Old stellar population synthesis: New age and mass estimates for Mayall II = G1

TL;DR

This study uses extensive multi-band photometry and stellar population models to estimate the age and mass of G1, revealing it as an ancient, massive cluster possibly not a genuine globular cluster, with implications for stellar population analysis.

Contribution

It provides a comprehensive spectral energy distribution of G1 and demonstrates the effectiveness of multi-passband photometry combined with SSP models for age and mass estimation of old stellar populations.

Findings

G1 is among the oldest building blocks of M31, formed within ~1.7 Gyr after the Big Bang.

Mass estimates of G1 are around 10^7 solar masses, making it one of the most massive GCs in the Local Group.

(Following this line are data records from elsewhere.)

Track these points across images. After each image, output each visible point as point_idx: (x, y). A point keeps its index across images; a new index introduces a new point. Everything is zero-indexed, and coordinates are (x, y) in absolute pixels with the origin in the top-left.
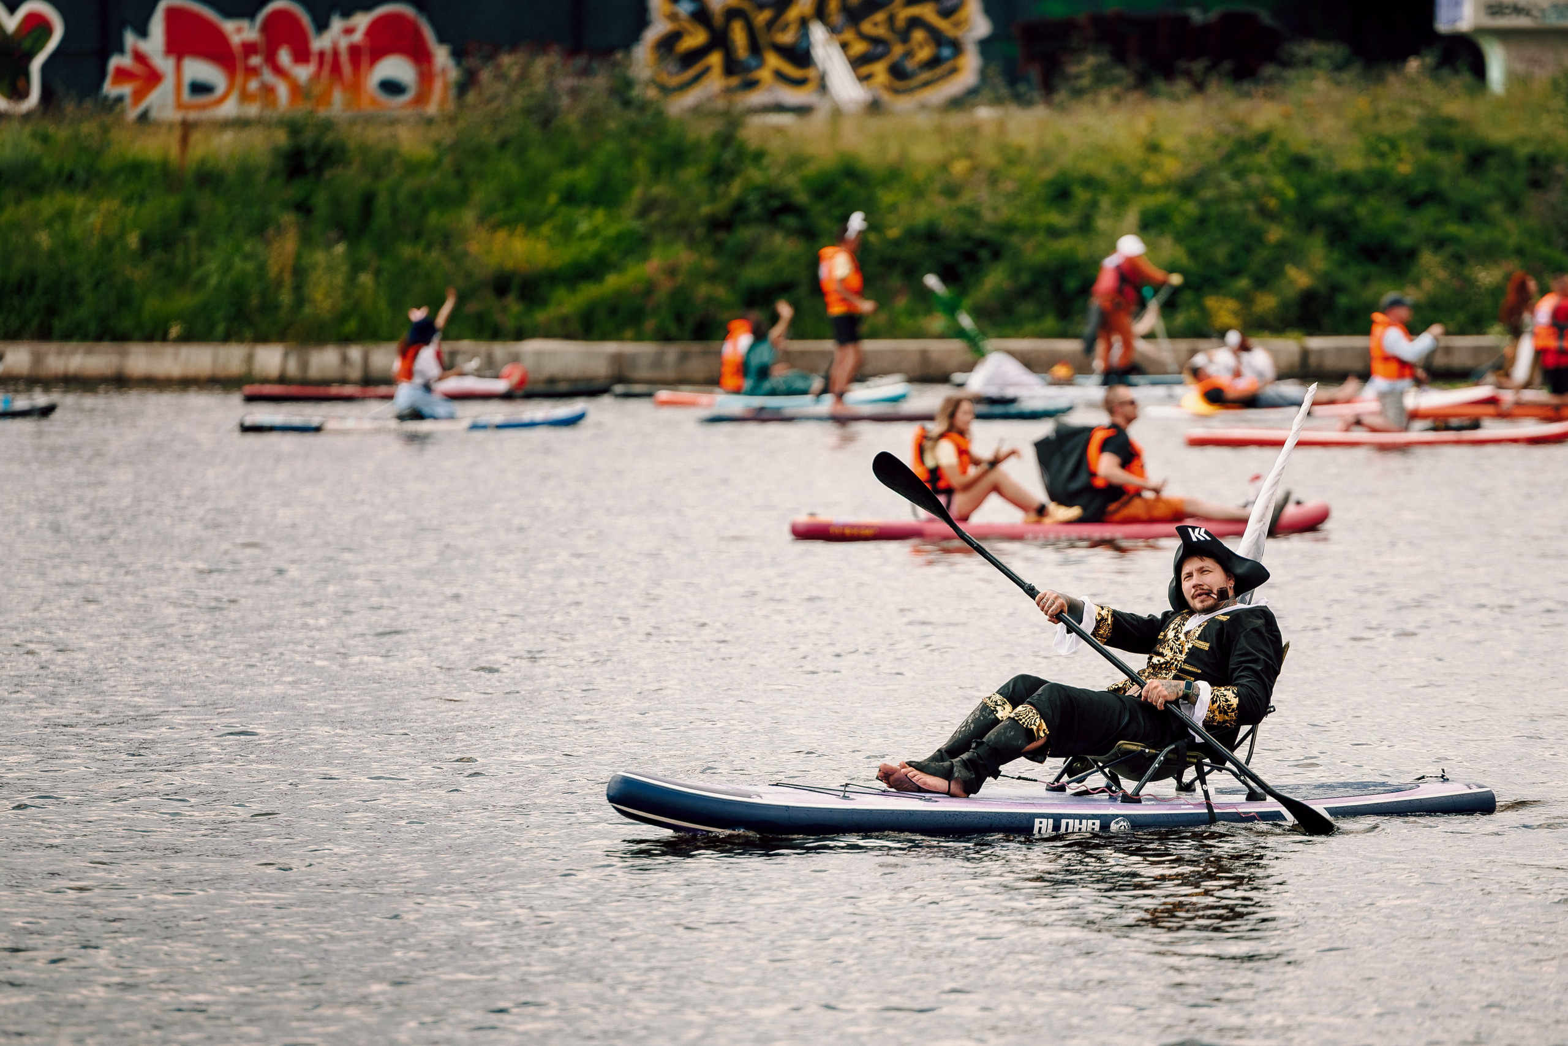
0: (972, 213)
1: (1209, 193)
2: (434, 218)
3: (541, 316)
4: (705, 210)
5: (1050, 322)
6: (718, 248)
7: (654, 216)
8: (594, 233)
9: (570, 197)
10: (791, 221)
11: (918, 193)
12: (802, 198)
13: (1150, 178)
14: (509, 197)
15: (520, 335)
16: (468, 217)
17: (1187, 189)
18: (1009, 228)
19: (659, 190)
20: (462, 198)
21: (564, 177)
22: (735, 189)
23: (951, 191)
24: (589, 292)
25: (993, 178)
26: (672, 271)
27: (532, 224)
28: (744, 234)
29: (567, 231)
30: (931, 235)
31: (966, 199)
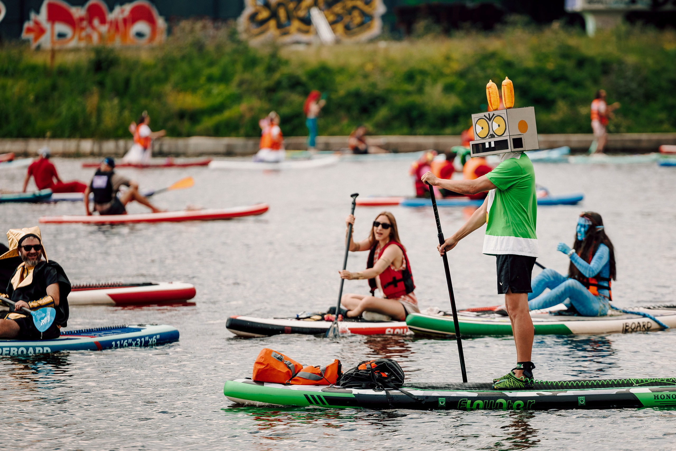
0: (374, 85)
1: (470, 76)
2: (155, 88)
3: (199, 128)
4: (265, 84)
7: (244, 87)
8: (219, 94)
9: (210, 79)
10: (299, 89)
11: (352, 77)
12: (304, 78)
14: (185, 79)
16: (168, 88)
17: (462, 75)
18: (389, 91)
19: (247, 76)
20: (166, 79)
21: (207, 72)
23: (366, 76)
26: (251, 109)
27: (194, 90)
28: (281, 94)
29: (209, 93)
30: (357, 94)
31: (372, 79)
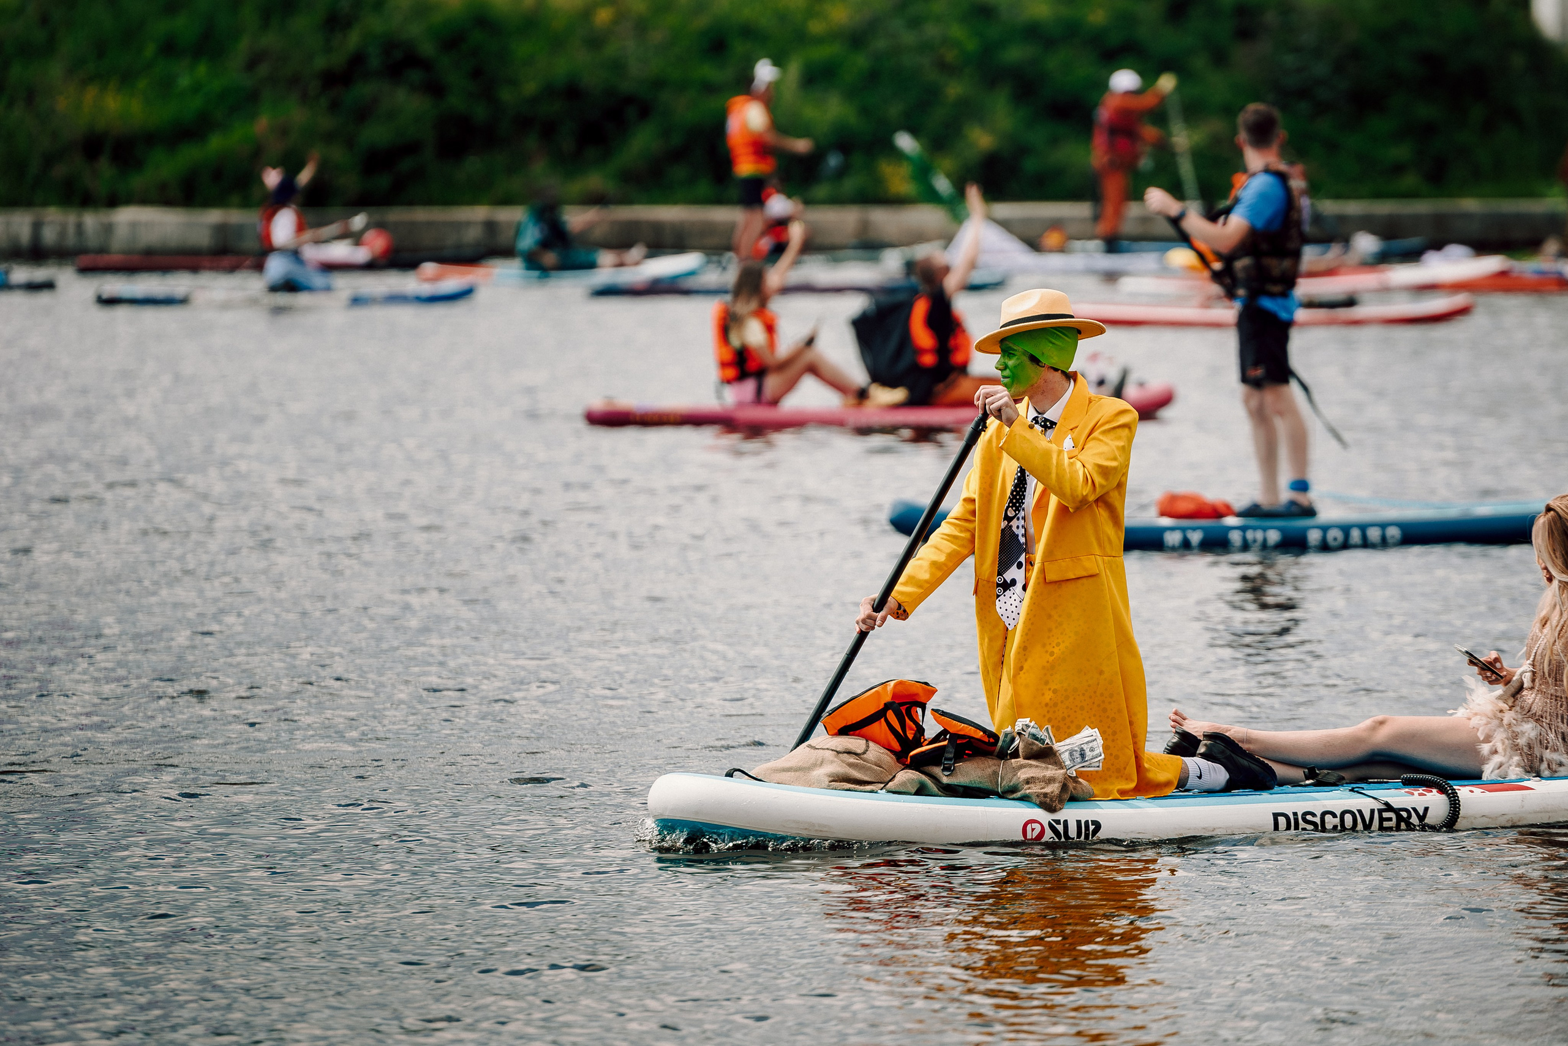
5: (704, 187)
6: (334, 106)
13: (816, 27)
15: (114, 201)
22: (353, 39)
24: (190, 155)
25: (642, 27)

G1 may contain a significant number of UV-bright, hot, extreme horizontal-branch stars.

Abstract

Mayall II = G1 is one of the most luminous globular clusters (GCs) in M31. Here, we determine its age and mass by comparing multicolor photometry with theoretical stellar population synthesis models. Based on far- and near-ultraviolet GALEX photometry, broad-band UBVRI, and infrared JHK_s 2MASS data, we construct the most extensive spectral energy distribution of G1 to date, spanning the wavelength range from 1538 to 20,000 A. A quantitative comparison with a variety of simple stellar population (SSP) models yields a mean age that is consistent with G1 being among the oldest building blocks of M31 and having formed within ~1.7 Gyr after the Big Bang. Irrespective of the SSP model or stellar initial mass function adopted, the resulting mass estimates (of order $10^7 M_\odot$) indicate that G1 is one of the most massive GCs in the Local Group. However, we speculate that the cluster's exceptionally high mass suggests that it may not be a genuine GC. We also derive that G1 may contain, on average, $(1.65\pm0.63)\times10^2 L_\odot$ far-ultraviolet-bright, hot, extreme horizontal-branch stars, depending on the SSP model adopted. On a generic level, we demonstrate that extensive multi-passband photometry coupled with SSP analysis enables one to obtain age estimates for old SSPs to a similar accuracy as from integrated spectroscopy or resolved stellar photometry, provided that some of the free parameters can be constrained independently.